Lisa Johnson would be happy to eat IHOP's strawberry waffles every morning. Her husband, Steve, is such a fan of the omelets and taco salads served by Glendale-based IHOP Corp.'s restaurants that he paid homage on his website, Junk Food Blog.
The Johnsons of Riverside County, an area racked by high home-foreclosure rates, once dined out daily, usually at the nation's biggest pancake-house chain. But lately, the couple have been indulging only once a week.
"We're just cutting back, trying to save money for gifts for the family for the holidays," said Steve, 41, a website publisher with about 20 clients. "There are just a lot of people here worried about higher costs and debt, people we know who are trying to save enough just to make their house payments."
The slowing economy is giving restaurants heartburn, with experts calling this the worst period for eateries in years.

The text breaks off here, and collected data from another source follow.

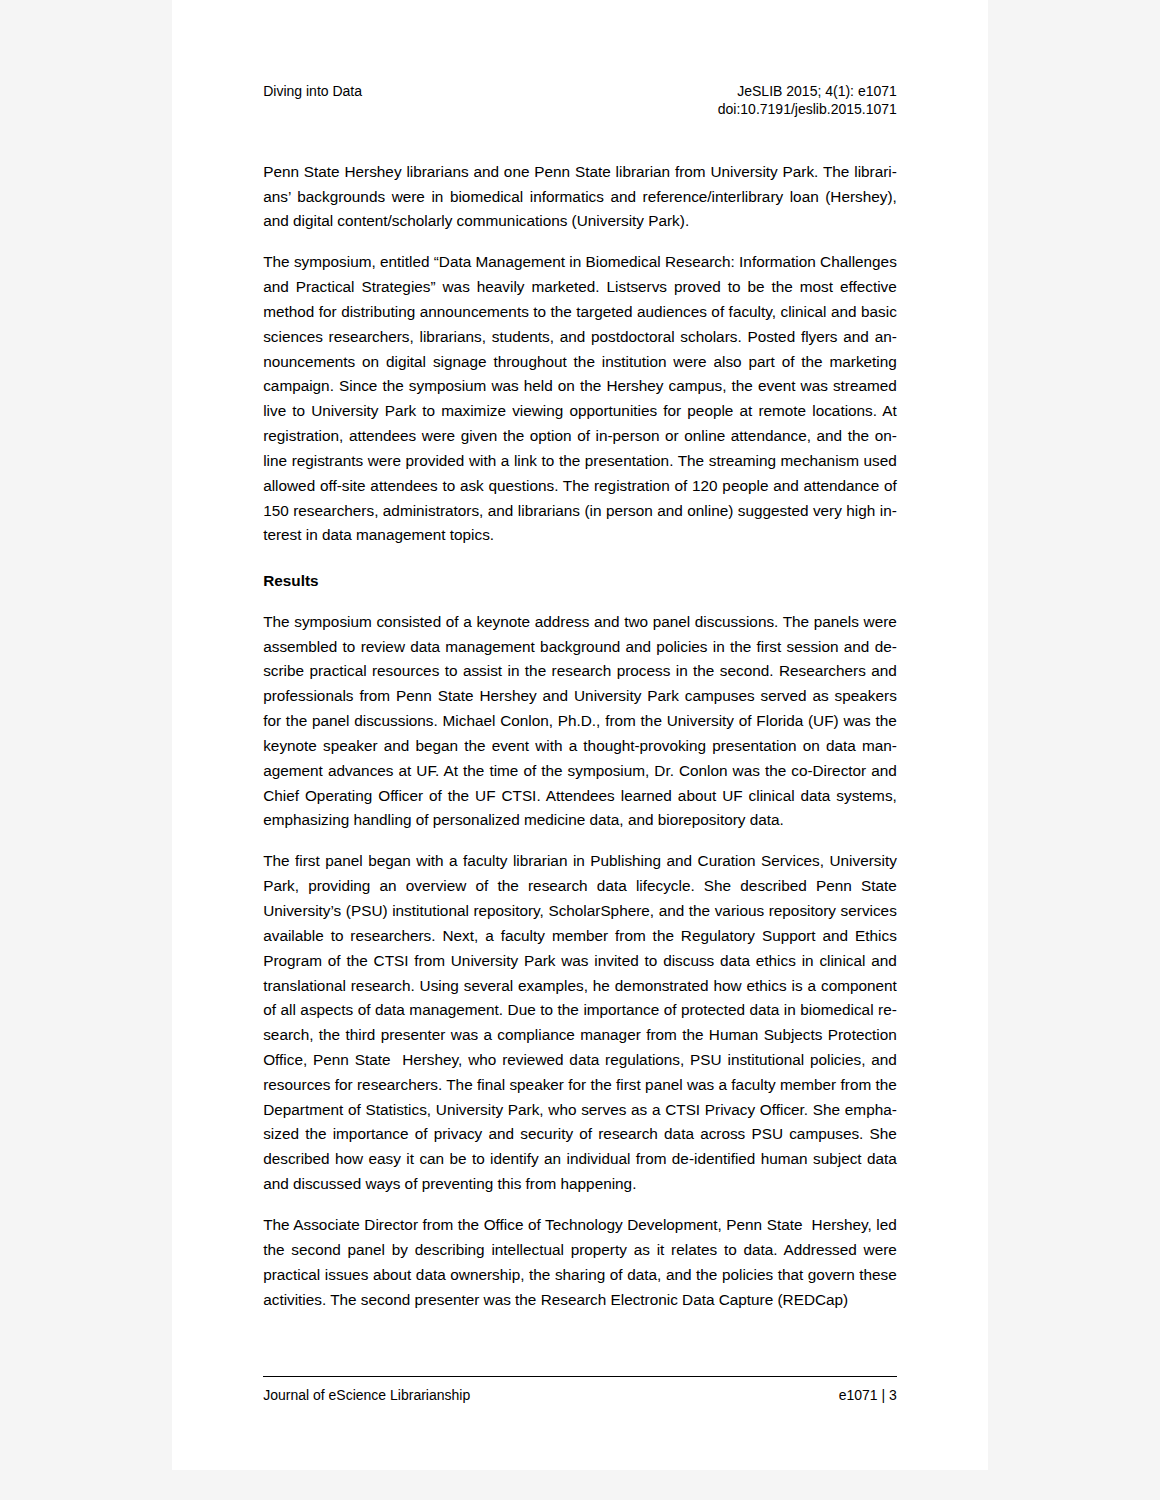Diving into Data
JeSLIB 2015; 4(1): e1071
doi:10.7191/jeslib.2015.1071
Penn State Hershey librarians and one Penn State librarian from University Park. The librarians’ backgrounds were in biomedical informatics and reference/interlibrary loan (Hershey), and digital content/scholarly communications (University Park).
The symposium, entitled “Data Management in Biomedical Research: Information Challenges and Practical Strategies” was heavily marketed. Listservs proved to be the most effective method for distributing announcements to the targeted audiences of faculty, clinical and basic sciences researchers, librarians, students, and postdoctoral scholars. Posted flyers and announcements on digital signage throughout the institution were also part of the marketing campaign. Since the symposium was held on the Hershey campus, the event was streamed live to University Park to maximize viewing opportunities for people at remote locations. At registration, attendees were given the option of in-person or online attendance, and the online registrants were provided with a link to the presentation. The streaming mechanism used allowed off-site attendees to ask questions. The registration of 120 people and attendance of 150 researchers, administrators, and librarians (in person and online) suggested very high interest in data management topics.
Results
The symposium consisted of a keynote address and two panel discussions. The panels were assembled to review data management background and policies in the first session and describe practical resources to assist in the research process in the second. Researchers and professionals from Penn State Hershey and University Park campuses served as speakers for the panel discussions. Michael Conlon, Ph.D., from the University of Florida (UF) was the keynote speaker and began the event with a thought-provoking presentation on data management advances at UF. At the time of the symposium, Dr. Conlon was the co-Director and Chief Operating Officer of the UF CTSI. Attendees learned about UF clinical data systems, emphasizing handling of personalized medicine data, and biorepository data.
The first panel began with a faculty librarian in Publishing and Curation Services, University Park, providing an overview of the research data lifecycle. She described Penn State University’s (PSU) institutional repository, ScholarSphere, and the various repository services available to researchers. Next, a faculty member from the Regulatory Support and Ethics Program of the CTSI from University Park was invited to discuss data ethics in clinical and translational research. Using several examples, he demonstrated how ethics is a component of all aspects of data management. Due to the importance of protected data in biomedical research, the third presenter was a compliance manager from the Human Subjects Protection Office, Penn State Hershey, who reviewed data regulations, PSU institutional policies, and resources for researchers. The final speaker for the first panel was a faculty member from the Department of Statistics, University Park, who serves as a CTSI Privacy Officer. She emphasized the importance of privacy and security of research data across PSU campuses. She described how easy it can be to identify an individual from de-identified human subject data and discussed ways of preventing this from happening.
The Associate Director from the Office of Technology Development, Penn State Hershey, led the second panel by describing intellectual property as it relates to data. Addressed were practical issues about data ownership, the sharing of data, and the policies that govern these activities. The second presenter was the Research Electronic Data Capture (REDCap)
Journal of eScience Librarianship
e1071 | 3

That's because consumers are having their pockets picked by high energy prices, declining home values, tightening credit from the sub-prime real estate bust and the falling value of the dollar, which makes imported goods more expensive.
"It's a perfect storm, with the industry being bit by several negatives at the same time. And we don't think gas prices are at the top of that list. Mortgage payments for people with adjustable rates are already higher. Couple that with higher interest rates for people who are maxed out on their credit cards and you have an immediate squeeze on income on a monthly basis," said Ron Paul, president of Chicago-based Technomic Inc., a food industry consulting firm.
Examples abound.
P.F. Chang's China Bistro Inc. recently reported a nearly 20% decline in third-quarter profit from a year earlier. Panera Bread cafes predicted that fourth-quarter earnings were unlikely to surpass those of 2006. Brinker International Inc., owner of Chili's Grill & Bar and other chains, reported a 21% drop in fiscal first-quarter profit.
IHOP fell short of Wall Street expectations last month when it reported an $11.6-million third-quarter loss, contrasted with an $11.3-million profit a year earlier. Its conference call with analysts and investors included repeated references to the "difficult economic climate" faced by the restaurant industry.
Sales at eating and drinking establishments grew 5.6% during the first 10 months of the year, the Commerce Department said, the slowest pace since 2002.